After the German capitulation in Norway on May 8, 1945, over 5,000 German prisoners of war were forced by the British, under the command of General Sir Andrew Thorn, to undertake clearance of land mines in clear violation of the Geneva Convention of 1928. The POWs had to walk arm-in-arm through mine fields already cleared of mines in hopes of triggering off land mines that were not found previously. Mine clearance reports received by the Allied Forces Head Quarter state: June 21, 1945 lists 199 dead and 163 wounded Germans. The registration from August 29, 1945 lists 275 dead and 392 Germans. Neither Thorn nor anyone else was ever held accountable for war crimes.

It happened in Denmark as well, and a Danish historian documented the killing of German POWs during such clearance of land mines. It is assumed that about 250 German POWs met their deaths in this way in Denmark when forced to perform this diabolical task. On the morning of July 22, 1945, seven Germans were blown into the air as 450 land mines detonated. The other German POWs had to then collect the body parts of their friends without using gloves or other protection.
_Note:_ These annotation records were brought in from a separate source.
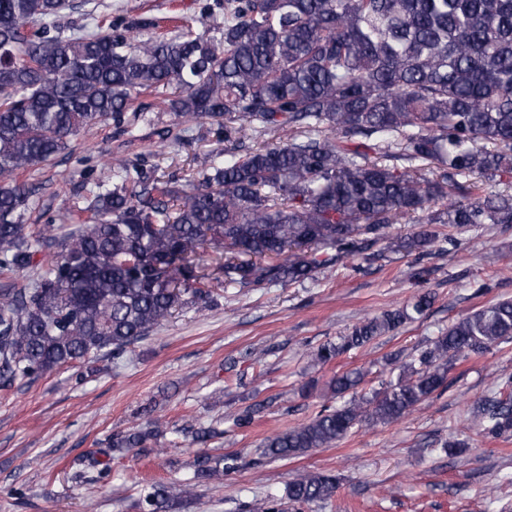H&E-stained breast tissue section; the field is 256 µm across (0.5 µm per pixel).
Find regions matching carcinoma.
<instances>
[{
    "label": "carcinoma",
    "mask_w": 512,
    "mask_h": 512,
    "mask_svg": "<svg viewBox=\"0 0 512 512\" xmlns=\"http://www.w3.org/2000/svg\"><path fill=\"white\" fill-rule=\"evenodd\" d=\"M69 0H0V274L38 269L31 288L0 285V383L71 366L107 350L119 359L186 305L214 301V285L288 286L345 258L380 256L392 226L512 224V194L486 183L512 175V0H224L215 44L187 32L137 39L93 14L65 28ZM170 109L224 129V151L204 157L196 188L138 185L128 164L95 183L90 223L57 235L25 232L36 187L24 175L50 164L86 129L121 114L159 86ZM288 136L242 149L248 132ZM435 170L426 178L416 163ZM439 238L420 229L401 247ZM221 251L218 277L198 271L201 249ZM434 295L352 327L313 350L327 363L424 316ZM512 343V299L448 325L419 365L341 407L266 439L288 459L329 448L354 429L392 423L448 386L452 359ZM359 369L336 375L333 396L354 393ZM512 378L485 398L480 430L512 435ZM161 423L122 431L88 459L85 481L109 475L114 448H145ZM235 458L200 455L175 489L147 488L142 512H176L195 485ZM331 472L288 482L247 512H284L333 498Z\"/></svg>",
    "instance_id": "carcinoma-1"
}]
</instances>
At the end of the war, mines had been laid on more than 500,000 hectares of land in France. The French had asked the Americans and the British to hand German POWs over to them for use in mine-clearing operations. London and Washington agreed, and the French forced tens of thousands of German prisoners of war to clear minefields between mid-1945 and the end of 1947, regardless of whether the mines had been laid by German army engineers or by the French army against German forces. Possibly as many as 50,000 German POWs may have been used for this high-risk form of forced labor. An estimated 1,800 of them died. Some of the survivors are asking for compensation.

German prisoners of war being used as mine clearers although they should have been protected under the Geneva Convention of July 27, 1929. Article 32 unequivocally states that: “It is forbidden to use prisoners of war at unhealthful or dangerous work.”

There seemed to be a grim satisfaction in having German prisoners “clean up” the mess of war and the thought of exacting retribution from those unable to defend themselves made titillating news. Many were forced to perform “clean up” operations such as those illustrated above in a 1946 British magazine where the German prisoners were vindictively fanned out and made to sweep clean Dunkirk beach of “hazardous materials.”

It was not only male POWs who suffered the grim consequences of revenge. As shown on another page of this site, female German military personnel also paid the price.

On April 15, 1945, the Belsen prison camp was occupied by British troops who found thousands of decaying corpses scattered about the grounds. In the final, chaotic months of the war, trains had brought to Belsen thousands of new inmates from other camps in the east which had experienced catastrophic conditions during the final months of the war when food and medical transports were being destroyed on the roads and railways by Allied bombers. This made the conditions at Belsen even worse, and the ensuing shortage of food, water and medicines together with overcrowding and an uncontrollable outbreak of typhus had caused the deaths of thousands of inmates.

A few weeks after the British takeover, another 13,000 died, some 2,000 of them after eating the rich food given to them by the British. On May 2, some 95 medical students from London’s teaching hospitals were flown to Belsen to help treat the sick prisoners. It was acknowledged that there was no deliberate intention by the Germans to starve the prisoners to death at Belsen. There were no gas chambers and the “crematorium” consisted of only one furnace in which to dispose of the dead.

All the same, the British executed the camp’s commandant and his chief physician at the ‘Belsen War Crimes Trial’ in spite of valiant efforts they had made to remedy the horrible situation. They had quarantined the camp and done everything in their power to prevent the catastrophe, even begging the surrounding population to donate vegetables and food. Of a total of 86 staff members captured at Belsen, 28 were women. By June 17, twenty had died, most from digging graves to bury the dead inmates which the British forced them to do. By the end of the month the whole camp had to be burned down (also covered elsewhere).